* Your task *
Which lines in the entries below contain the string "SVILAJNCU"? Copy each of them.

* Data for this task *

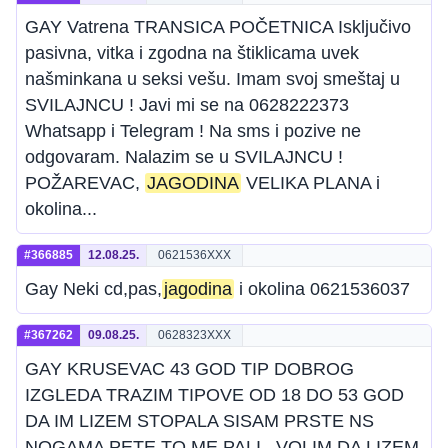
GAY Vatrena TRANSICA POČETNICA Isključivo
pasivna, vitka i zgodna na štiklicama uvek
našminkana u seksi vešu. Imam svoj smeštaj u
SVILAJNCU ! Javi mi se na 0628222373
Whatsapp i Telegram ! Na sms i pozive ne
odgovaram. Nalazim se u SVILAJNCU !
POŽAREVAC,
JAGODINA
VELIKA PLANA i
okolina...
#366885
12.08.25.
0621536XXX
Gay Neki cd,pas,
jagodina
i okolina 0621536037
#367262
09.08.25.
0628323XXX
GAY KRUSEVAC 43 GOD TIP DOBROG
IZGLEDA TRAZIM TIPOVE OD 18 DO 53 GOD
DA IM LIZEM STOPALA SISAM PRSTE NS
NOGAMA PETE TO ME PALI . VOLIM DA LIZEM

* Solution to the problem *
SVILAJNCU ! Javi mi se na 0628222373
odgovaram. Nalazim se u SVILAJNCU !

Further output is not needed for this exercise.